Unconscious bias training is one of the most common tactics deployed by firms to make managers aware of any preconceived negative opinions they many have about particular individuals based on their differences, and Phillips says as the world of work changes, workplaces need to be aware of new possible biases that may arise, such as proximity bias.
“We have got to rethink our views of the organisation, we’ve got to rethink our views of talent, and we have to think very carefully about bias – all biases, by the way – but we have a new bias to bring to the thinking,” she says. “We must also look at every individual in terms of performance, in terms of career progression, in terms of training.”

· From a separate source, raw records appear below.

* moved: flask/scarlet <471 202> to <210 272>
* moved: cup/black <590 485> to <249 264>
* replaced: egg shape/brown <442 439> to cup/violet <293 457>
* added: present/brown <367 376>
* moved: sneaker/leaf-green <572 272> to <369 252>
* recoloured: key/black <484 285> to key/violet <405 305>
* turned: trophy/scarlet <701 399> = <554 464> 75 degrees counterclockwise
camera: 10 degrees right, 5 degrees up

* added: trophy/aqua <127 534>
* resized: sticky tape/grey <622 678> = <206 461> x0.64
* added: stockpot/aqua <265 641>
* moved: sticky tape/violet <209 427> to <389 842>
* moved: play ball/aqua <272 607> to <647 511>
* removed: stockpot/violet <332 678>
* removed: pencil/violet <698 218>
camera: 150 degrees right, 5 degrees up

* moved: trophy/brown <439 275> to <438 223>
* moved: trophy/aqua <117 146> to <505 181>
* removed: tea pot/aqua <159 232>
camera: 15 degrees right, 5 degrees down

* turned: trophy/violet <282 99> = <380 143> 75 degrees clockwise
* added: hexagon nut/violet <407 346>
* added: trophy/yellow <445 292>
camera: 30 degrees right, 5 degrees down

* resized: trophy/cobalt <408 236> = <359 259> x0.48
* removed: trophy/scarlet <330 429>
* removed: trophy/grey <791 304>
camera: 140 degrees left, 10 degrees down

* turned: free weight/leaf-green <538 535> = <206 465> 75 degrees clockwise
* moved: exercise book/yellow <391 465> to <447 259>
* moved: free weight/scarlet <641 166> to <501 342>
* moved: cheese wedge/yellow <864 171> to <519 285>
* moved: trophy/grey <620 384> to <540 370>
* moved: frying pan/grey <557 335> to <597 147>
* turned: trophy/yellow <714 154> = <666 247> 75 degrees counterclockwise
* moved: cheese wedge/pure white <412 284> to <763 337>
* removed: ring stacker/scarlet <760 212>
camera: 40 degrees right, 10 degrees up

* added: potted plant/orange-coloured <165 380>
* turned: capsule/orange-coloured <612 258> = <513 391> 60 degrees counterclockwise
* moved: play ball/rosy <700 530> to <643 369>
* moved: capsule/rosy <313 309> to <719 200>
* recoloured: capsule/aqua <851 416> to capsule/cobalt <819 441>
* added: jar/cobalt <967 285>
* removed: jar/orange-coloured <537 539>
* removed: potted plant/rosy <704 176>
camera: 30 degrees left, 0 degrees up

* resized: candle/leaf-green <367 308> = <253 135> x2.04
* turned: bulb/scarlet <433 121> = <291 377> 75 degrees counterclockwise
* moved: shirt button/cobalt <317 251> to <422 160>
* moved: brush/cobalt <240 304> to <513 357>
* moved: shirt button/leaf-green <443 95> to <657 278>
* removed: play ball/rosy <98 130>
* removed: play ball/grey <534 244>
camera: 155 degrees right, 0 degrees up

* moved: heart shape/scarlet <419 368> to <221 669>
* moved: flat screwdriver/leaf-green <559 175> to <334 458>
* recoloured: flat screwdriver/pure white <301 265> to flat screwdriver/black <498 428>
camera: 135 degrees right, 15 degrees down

Read more about hybrid working
- The pandemic demonstrated that people with PCs can work just as effectively at home as in the office. Desktop IT now needs a rethink.
- As hybrid working evolves, some firms are struggling to support non-office-based workers and management is unclear of its new responsibilities. What is being done to address this evolution?
Over 40% of leaders are looking at ways of reducing proximity bias, including sustaining good workplace culture in the changing work landscape.
Phillips also suggests creating “moments that matter” to help teams “connect, collaborate and congratulate” each other. This breaks down some of the barriers that arise as a result of having hybrid teams, allowing people to get to know each other outside of the interaction necessary for their roles.
Highlights of hybrid
Phillips said one of the most difficult things about being a tech leader coming out of the pandemic has been “motivating people to continue to work to be productive in a changing environment”, as well as encouraging teams to collaborate when some are in the office and some are remote.
Okta’s research found 61% of business leaders think remote working will make their employees more productive, but 15% believe it won’t, which Phillips says “comes down to trust”. The remaining 24% claim it will make no difference.
If individuals feel working from home is beneficial and more productive for them, managers need to make sure “nobody’s differentiated on just because of the choice they’ve made”.
Rachel Phillips, Okta
The main benefit of hybrid working is offering people a “personalised and flexible work experience”, which adds to the pressure for leadership to understand individuals who may work remotely, but takes the pressure off of individuals trying to juggle work and home life.
From a personal perspective, Phillips is a single mother of two, so flexibility is important to her to be able to work to her full potential. “Flexible working is extremely important to me as an individual, and if it’s important to me, it’s probably important to the majority of my teams,” she says.
For some, lockdown and the subsequent shift to hybrid working acted as an equaliser. For Phillips, it took away some of the social pressures of a typical office job, such as drinks after work or client dinners, afforded her the time she needed to put being a mother first and allowed her to pursue her fitness goals.
“It’s been incredibly important for me to have that flexible working environment, which I’ve always believed was possible but lockdown actually enabled,” she says. “For all those primary carers and people who need it, it was the final proof that work is what we give and the output we provide, not the hours we put in.”
For Phillips, there is no doubt that hybrid working is “the future” – and with Okta finding many businesses planning to prioritise investments into tools for conferencing, productivity, collaboration and employee engagement, it’s clear the wider tech workplace thinks so too.